Bluebonnet Trails is also in discussions to help expand its services in Georgetown, including adding beds to its observational unit at the San Gabriel Crisis Center at 117 N. College St.

The unit currently has four beds, she said.

“We are hoping to expand access to that level of care,” Richardson said. “We know that there is an increased need for that in Williamson County as well in many other counties, and we are hoping to alleviate that pressure.”

The mental health authority is also a part of the Williamson County Mental Health Task Force and is working with the group to help outline an agenda for the upcoming 2017 Texas legislative session, which will begin in January.

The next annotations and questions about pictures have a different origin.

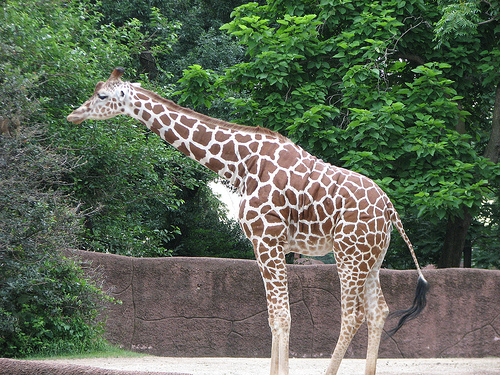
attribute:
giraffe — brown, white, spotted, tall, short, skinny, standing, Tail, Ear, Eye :
[66, 68, 439, 374]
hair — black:
[380, 275, 437, 345]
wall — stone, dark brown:
[58, 239, 498, 367]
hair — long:
[380, 270, 440, 350]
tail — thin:
[389, 216, 431, 286]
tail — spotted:
[383, 207, 437, 295]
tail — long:
[391, 209, 437, 291]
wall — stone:
[56, 250, 496, 354]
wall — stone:
[71, 243, 498, 355]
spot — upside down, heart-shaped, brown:
[251, 154, 285, 183]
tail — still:
[382, 213, 442, 352]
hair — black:
[381, 282, 435, 343]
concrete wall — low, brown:
[72, 245, 493, 358]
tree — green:
[5, 3, 190, 253]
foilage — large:
[7, 13, 97, 78]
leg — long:
[252, 245, 296, 370]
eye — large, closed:
[93, 86, 110, 105]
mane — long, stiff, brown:
[137, 86, 283, 139]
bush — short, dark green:
[0, 263, 128, 358]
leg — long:
[318, 243, 365, 369]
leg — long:
[358, 272, 398, 373]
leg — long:
[276, 249, 290, 373]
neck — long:
[119, 91, 257, 191]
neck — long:
[129, 93, 263, 192]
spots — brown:
[226, 145, 319, 218]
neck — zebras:
[159, 100, 229, 193]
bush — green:
[0, 87, 79, 370]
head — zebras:
[52, 49, 146, 149]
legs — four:
[251, 223, 418, 362]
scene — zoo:
[0, 8, 484, 353]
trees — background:
[167, 26, 445, 164]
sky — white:
[362, 56, 416, 85]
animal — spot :
[62, 76, 435, 369]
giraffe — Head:
[57, 80, 432, 364]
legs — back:
[319, 259, 397, 371]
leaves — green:
[272, 35, 386, 98]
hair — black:
[388, 275, 428, 342]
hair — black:
[388, 280, 433, 332]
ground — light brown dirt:
[111, 354, 481, 373]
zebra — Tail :
[405, 362, 448, 369]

“We are getting ready for that upcoming session,” Pierce said. “We always like to come with … possible solutions and a way we can work together.”

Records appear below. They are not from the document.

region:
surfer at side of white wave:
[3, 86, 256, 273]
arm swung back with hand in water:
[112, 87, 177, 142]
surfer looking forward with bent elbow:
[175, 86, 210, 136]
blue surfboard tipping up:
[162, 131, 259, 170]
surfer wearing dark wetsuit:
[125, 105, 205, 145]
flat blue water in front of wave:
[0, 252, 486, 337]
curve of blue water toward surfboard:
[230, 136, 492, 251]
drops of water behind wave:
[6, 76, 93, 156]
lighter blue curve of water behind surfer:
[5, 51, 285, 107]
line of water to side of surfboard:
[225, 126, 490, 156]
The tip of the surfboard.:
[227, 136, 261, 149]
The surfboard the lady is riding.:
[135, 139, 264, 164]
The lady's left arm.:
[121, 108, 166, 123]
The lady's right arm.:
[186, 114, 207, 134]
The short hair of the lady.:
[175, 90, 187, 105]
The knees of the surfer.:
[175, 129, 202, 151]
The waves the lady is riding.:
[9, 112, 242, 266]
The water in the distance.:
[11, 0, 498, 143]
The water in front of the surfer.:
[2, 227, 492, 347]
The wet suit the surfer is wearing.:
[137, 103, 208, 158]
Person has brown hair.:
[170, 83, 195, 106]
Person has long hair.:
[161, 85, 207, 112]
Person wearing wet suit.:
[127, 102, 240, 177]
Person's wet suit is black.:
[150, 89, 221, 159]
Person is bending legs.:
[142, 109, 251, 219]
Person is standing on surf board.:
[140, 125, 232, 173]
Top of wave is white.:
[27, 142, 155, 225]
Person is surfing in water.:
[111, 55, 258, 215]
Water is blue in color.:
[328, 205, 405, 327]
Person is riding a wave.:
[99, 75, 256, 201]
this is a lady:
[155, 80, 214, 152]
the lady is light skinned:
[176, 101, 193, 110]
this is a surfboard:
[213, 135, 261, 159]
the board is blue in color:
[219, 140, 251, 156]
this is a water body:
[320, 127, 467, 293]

One of the items expected to be up for discussion includes asking to amend legislation sponsored by Sen. Charles Schwertner, R-Georgetown.

Schwertner sponsored Senate Bill 239, which established a student loan repayment program, during the state’s 2015 legislative session that encourages recent graduates to focus on underserved geographic areas, or Health Professional Shortage Areas, by offering school loan repayment assistance for certain mental health professions.

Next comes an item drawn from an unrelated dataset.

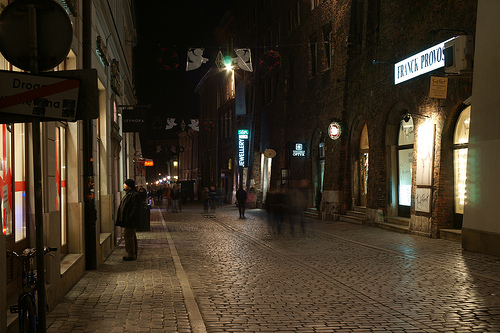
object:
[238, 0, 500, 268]
wall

The bill, which Richardson said is going to help incentivize doctors to go into those fields with shortages, excludes providers who conduct their work through telemedicine, which is often used to benefit patients in rural areas where lack of transportation can make it difficult to access care, she said. 

“The lack of providers and therefore having easy access by telemedicine … makes sure that services are available at the point someone needs them,” Richardson said, adding that telemedicine must also be approved by the Texas Medical Board.

Schwertner also championed the Mental Health First Aid Bill in 2013 that allowed educators at the primary and secondary levels to take voluntary training courses to help identify the signs and symptoms of a student in need of mental health aid. 

What can be done?

Integrating primary health care providers to better coordinate mental health treatment is a possible solution since most adults with a mental health condition also have one or more chronic physical conditions, according to a Hogg Foundation brief. Other possible improvements include increasing treatment reimbursement rates for doctors, advocating peer- support services, expanding physician internship and residency slots in-state, and broadening the use of technology to connect a patient with a mental health professional, the brief stated.

The state’s recent increased mental health focus may account for more people accessing mental health care, reduced wait lists for treatment and more community centers, Hansch said.

“Texas in the past few years has come a long way in bolstering resources that are dedicated to the public mental health system,” he said. “[However], there’s a need for more resources for the public mental health system.”